EXERCISE PROMPT
Starting at the beginning of the records and ending at the line containing "That is 4 h 16 min", swap "carefully" for "closely" and give those lines back with nothing else altered.
## start RECORDS FOR THIS TASK
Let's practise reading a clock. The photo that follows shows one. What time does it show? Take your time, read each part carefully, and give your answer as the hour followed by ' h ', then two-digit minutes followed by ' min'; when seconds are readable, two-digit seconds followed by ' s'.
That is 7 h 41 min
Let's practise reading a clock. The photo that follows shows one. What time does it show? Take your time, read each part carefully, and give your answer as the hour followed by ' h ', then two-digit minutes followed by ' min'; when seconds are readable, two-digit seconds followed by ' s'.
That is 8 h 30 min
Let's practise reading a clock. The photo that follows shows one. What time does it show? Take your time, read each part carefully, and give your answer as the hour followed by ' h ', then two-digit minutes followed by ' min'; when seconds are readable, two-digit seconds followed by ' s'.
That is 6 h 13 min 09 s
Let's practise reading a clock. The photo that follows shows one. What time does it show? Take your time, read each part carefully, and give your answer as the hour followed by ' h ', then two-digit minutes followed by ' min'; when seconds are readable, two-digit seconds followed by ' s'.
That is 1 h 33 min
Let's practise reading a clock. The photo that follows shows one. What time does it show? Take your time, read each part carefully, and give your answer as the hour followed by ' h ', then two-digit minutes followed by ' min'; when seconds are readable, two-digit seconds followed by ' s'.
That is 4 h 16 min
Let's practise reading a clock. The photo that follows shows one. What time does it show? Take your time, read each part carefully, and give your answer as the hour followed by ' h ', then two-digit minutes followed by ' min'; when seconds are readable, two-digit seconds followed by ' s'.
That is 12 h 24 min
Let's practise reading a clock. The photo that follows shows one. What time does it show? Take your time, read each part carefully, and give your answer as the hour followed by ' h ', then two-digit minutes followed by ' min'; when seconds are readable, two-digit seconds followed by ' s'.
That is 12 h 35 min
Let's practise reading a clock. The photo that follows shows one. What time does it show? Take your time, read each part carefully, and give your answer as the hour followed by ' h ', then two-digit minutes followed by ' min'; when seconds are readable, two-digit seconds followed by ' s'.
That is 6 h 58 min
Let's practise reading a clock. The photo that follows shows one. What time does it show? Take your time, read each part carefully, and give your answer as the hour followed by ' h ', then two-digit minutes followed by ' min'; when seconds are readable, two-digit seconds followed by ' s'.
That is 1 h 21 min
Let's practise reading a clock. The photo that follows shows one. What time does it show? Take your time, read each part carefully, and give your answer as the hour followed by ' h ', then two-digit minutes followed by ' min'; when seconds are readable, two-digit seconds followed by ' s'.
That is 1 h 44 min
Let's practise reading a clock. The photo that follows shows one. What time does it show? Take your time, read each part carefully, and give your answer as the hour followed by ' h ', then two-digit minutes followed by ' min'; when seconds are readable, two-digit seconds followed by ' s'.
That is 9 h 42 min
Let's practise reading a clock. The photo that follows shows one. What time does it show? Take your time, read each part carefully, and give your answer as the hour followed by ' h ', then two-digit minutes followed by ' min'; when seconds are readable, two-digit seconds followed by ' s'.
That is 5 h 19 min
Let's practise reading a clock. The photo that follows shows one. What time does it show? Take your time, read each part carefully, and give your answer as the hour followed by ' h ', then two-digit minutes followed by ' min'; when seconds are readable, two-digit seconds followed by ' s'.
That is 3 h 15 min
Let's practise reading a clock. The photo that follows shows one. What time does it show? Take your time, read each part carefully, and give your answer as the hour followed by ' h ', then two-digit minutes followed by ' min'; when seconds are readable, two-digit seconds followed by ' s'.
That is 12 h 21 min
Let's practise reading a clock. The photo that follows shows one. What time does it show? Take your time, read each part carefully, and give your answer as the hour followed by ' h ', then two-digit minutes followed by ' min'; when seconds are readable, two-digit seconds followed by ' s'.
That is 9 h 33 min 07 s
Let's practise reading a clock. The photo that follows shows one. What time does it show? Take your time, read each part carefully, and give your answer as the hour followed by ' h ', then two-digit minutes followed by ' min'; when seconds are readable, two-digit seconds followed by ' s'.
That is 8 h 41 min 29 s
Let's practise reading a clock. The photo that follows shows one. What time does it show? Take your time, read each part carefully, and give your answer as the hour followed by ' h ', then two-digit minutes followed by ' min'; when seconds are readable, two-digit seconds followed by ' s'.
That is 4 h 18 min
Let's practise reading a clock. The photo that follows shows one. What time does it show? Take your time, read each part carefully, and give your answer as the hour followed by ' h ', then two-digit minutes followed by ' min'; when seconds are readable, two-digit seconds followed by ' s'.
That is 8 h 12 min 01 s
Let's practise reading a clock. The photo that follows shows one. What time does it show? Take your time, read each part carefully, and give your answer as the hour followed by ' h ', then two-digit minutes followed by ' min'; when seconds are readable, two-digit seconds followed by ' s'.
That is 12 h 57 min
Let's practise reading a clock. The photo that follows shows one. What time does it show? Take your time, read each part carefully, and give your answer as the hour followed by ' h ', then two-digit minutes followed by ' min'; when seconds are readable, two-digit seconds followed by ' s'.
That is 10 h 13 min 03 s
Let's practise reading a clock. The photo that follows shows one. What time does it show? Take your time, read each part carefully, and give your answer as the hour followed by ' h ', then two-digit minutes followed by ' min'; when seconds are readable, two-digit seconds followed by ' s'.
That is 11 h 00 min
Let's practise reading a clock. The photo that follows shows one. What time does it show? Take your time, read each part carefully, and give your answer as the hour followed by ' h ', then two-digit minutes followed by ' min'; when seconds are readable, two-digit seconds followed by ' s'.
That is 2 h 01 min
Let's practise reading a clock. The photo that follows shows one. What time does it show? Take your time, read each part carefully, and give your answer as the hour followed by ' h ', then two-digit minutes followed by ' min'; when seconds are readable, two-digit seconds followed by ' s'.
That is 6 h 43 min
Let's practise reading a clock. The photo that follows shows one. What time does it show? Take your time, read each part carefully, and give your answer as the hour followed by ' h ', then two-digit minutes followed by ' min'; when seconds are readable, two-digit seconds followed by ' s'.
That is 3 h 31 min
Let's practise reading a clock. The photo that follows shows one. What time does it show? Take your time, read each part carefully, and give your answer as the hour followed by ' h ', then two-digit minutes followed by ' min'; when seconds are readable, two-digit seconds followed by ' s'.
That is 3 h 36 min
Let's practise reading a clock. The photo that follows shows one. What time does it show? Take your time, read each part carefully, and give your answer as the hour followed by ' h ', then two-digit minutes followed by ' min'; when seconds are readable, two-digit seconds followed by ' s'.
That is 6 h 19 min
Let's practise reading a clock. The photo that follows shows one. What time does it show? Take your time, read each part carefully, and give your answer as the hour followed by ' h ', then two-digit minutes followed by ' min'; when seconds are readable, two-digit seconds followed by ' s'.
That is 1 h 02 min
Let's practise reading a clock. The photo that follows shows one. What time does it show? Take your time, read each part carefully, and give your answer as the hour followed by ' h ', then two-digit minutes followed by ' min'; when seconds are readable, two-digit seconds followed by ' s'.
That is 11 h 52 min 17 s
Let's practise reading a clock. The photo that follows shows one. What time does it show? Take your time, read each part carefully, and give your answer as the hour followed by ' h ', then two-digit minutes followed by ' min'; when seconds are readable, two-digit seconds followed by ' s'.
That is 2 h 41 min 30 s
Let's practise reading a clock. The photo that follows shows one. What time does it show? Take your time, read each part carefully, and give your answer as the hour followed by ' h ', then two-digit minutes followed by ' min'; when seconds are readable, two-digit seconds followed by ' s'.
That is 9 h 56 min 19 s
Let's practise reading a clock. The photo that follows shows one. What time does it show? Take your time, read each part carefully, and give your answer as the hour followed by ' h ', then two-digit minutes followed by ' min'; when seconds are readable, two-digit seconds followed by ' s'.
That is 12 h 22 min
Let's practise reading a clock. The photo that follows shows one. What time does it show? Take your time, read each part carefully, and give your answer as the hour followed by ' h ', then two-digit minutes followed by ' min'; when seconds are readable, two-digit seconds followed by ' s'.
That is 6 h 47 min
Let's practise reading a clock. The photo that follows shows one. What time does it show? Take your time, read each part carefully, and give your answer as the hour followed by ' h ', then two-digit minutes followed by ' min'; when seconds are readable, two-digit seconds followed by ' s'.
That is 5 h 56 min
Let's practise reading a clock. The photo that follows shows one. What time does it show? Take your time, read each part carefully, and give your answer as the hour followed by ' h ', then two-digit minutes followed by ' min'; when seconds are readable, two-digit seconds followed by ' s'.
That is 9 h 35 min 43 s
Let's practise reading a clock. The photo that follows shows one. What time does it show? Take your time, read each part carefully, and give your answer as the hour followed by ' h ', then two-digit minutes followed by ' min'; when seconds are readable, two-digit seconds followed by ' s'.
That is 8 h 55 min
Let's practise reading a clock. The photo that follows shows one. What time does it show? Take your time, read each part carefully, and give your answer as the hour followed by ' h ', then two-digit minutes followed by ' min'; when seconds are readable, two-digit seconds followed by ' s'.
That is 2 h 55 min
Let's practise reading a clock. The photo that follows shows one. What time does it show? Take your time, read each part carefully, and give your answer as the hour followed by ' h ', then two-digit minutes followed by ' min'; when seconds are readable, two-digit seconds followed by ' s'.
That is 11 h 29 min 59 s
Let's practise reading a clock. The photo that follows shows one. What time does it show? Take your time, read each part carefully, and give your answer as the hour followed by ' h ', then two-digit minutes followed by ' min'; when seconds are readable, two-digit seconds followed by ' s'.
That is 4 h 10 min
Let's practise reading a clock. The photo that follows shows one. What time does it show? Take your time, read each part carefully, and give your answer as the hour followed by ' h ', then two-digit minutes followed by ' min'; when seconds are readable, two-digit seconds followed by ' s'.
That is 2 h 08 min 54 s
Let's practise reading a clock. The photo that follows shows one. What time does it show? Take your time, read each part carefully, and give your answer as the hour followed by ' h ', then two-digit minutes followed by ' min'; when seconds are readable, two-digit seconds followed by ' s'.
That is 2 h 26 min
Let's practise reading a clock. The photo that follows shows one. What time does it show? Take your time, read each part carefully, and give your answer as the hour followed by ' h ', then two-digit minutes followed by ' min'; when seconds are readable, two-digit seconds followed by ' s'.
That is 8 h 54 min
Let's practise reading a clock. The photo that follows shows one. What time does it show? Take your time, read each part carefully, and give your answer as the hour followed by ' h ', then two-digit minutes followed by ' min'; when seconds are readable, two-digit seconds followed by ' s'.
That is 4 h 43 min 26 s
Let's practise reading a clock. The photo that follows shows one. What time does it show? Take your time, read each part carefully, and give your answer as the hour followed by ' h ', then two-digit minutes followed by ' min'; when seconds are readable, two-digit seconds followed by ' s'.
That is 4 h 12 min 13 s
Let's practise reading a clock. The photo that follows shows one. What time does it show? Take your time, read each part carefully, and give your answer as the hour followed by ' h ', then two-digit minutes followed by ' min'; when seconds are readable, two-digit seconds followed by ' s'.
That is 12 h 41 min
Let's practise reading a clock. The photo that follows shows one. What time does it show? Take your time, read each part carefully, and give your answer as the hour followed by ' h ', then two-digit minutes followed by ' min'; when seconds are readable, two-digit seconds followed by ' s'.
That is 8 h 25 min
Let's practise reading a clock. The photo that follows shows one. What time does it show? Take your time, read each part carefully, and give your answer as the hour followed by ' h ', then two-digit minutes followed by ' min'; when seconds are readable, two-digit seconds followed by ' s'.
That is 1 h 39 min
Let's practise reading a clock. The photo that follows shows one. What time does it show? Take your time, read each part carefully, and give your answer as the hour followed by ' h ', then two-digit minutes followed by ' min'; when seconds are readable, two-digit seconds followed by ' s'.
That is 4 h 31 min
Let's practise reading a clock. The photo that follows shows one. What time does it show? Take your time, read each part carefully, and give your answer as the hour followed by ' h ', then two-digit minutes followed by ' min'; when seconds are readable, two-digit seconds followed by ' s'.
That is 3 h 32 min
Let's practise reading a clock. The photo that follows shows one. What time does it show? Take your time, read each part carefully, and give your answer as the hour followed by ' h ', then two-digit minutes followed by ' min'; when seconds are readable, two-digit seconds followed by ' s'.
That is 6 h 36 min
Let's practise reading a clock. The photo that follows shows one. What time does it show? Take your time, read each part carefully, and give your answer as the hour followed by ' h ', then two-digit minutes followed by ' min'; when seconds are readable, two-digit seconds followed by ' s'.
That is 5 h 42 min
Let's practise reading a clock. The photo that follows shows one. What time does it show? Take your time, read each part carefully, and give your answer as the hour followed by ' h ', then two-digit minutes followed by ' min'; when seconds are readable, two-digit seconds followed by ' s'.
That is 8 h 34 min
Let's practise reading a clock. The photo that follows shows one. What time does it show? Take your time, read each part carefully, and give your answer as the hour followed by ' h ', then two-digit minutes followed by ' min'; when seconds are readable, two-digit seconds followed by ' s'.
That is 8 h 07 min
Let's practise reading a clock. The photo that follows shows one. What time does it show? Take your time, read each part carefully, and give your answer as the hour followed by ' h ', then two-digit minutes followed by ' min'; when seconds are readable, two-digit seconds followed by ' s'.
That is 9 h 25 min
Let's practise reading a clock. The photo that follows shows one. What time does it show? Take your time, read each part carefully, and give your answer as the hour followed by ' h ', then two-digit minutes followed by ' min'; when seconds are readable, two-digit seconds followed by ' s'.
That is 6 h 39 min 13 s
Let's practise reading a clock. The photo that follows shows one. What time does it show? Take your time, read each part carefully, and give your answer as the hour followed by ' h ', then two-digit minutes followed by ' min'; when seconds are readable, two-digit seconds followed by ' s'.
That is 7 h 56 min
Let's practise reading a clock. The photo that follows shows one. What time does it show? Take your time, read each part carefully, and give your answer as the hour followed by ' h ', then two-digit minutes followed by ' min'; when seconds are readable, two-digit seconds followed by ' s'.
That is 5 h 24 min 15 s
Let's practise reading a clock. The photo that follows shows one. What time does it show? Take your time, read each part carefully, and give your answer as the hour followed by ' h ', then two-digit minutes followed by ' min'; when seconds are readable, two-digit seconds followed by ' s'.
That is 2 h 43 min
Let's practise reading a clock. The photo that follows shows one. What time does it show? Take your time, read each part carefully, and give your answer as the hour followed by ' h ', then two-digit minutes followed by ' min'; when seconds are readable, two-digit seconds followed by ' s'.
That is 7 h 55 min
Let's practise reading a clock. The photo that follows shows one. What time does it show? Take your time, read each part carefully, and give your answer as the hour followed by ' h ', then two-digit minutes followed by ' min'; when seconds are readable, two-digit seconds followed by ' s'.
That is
## end RECORDS FOR THIS TASK
EXERCISE OUTPUT
Let's practise reading a clock. The photo that follows shows one. What time does it show? Take your time, read each part closely, and give your answer as the hour followed by ' h ', then two-digit minutes followed by ' min'; when seconds are readable, two-digit seconds followed by ' s'.
That is 7 h 41 min
Let's practise reading a clock. The photo that follows shows one. What time does it show? Take your time, read each part closely, and give your answer as the hour followed by ' h ', then two-digit minutes followed by ' min'; when seconds are readable, two-digit seconds followed by ' s'.
That is 8 h 30 min
Let's practise reading a clock. The photo that follows shows one. What time does it show? Take your time, read each part closely, and give your answer as the hour followed by ' h ', then two-digit minutes followed by ' min'; when seconds are readable, two-digit seconds followed by ' s'.
That is 6 h 13 min 09 s
Let's practise reading a clock. The photo that follows shows one. What time does it show? Take your time, read each part closely, and give your answer as the hour followed by ' h ', then two-digit minutes followed by ' min'; when seconds are readable, two-digit seconds followed by ' s'.
That is 1 h 33 min
Let's practise reading a clock. The photo that follows shows one. What time does it show? Take your time, read each part closely, and give your answer as the hour followed by ' h ', then two-digit minutes followed by ' min'; when seconds are readable, two-digit seconds followed by ' s'.
That is 4 h 16 min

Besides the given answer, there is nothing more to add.